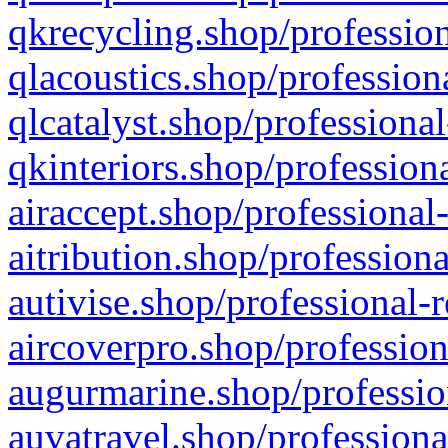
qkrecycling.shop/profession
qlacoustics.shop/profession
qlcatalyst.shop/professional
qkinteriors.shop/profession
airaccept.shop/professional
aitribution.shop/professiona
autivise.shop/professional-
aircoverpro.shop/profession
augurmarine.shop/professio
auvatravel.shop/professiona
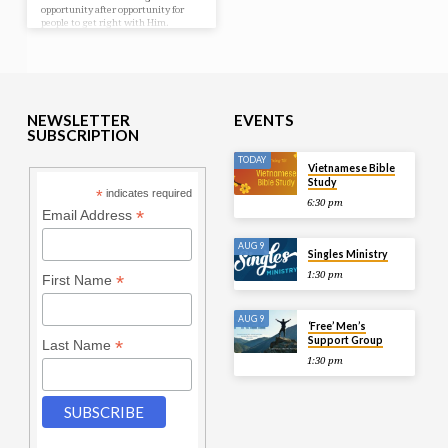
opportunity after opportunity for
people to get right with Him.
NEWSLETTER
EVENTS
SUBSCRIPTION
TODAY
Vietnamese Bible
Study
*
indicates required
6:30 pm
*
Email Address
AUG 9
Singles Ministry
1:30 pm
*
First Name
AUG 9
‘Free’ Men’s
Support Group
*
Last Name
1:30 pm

■ ■ ■

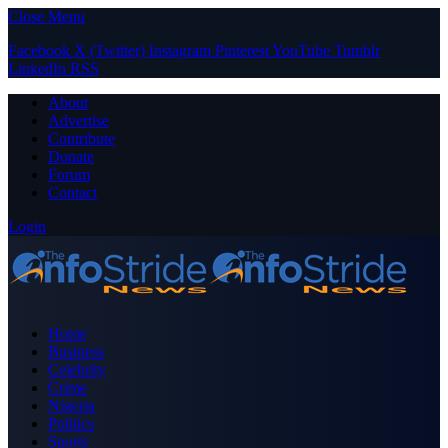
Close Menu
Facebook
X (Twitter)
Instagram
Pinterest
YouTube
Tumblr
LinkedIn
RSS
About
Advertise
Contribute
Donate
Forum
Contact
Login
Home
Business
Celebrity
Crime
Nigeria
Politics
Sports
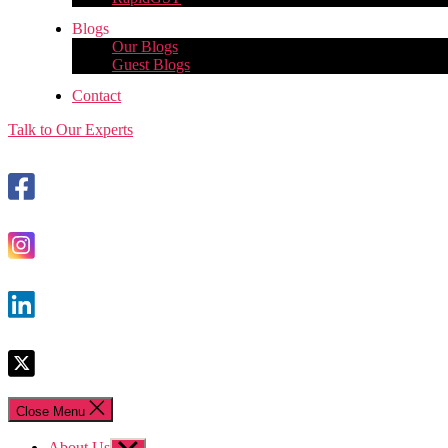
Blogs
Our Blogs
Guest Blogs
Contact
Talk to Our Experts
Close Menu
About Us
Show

■ ■ ■

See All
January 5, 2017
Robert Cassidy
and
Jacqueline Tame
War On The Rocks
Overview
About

■ ■ ■

## Exercise instructions
Pick out every line in the listing that contains the string "shop", treating uppercase and lowercase as different.

## Problem solution
qkrecycling.shop/profession
qlacoustics.shop/profession
qlcatalyst.shop/professional
qkinteriors.shop/profession
airaccept.shop/professional
aitribution.shop/professiona
autivise.shop/professional-
aircoverpro.shop/profession
augurmarine.shop/professio
auvatravel.shop/professiona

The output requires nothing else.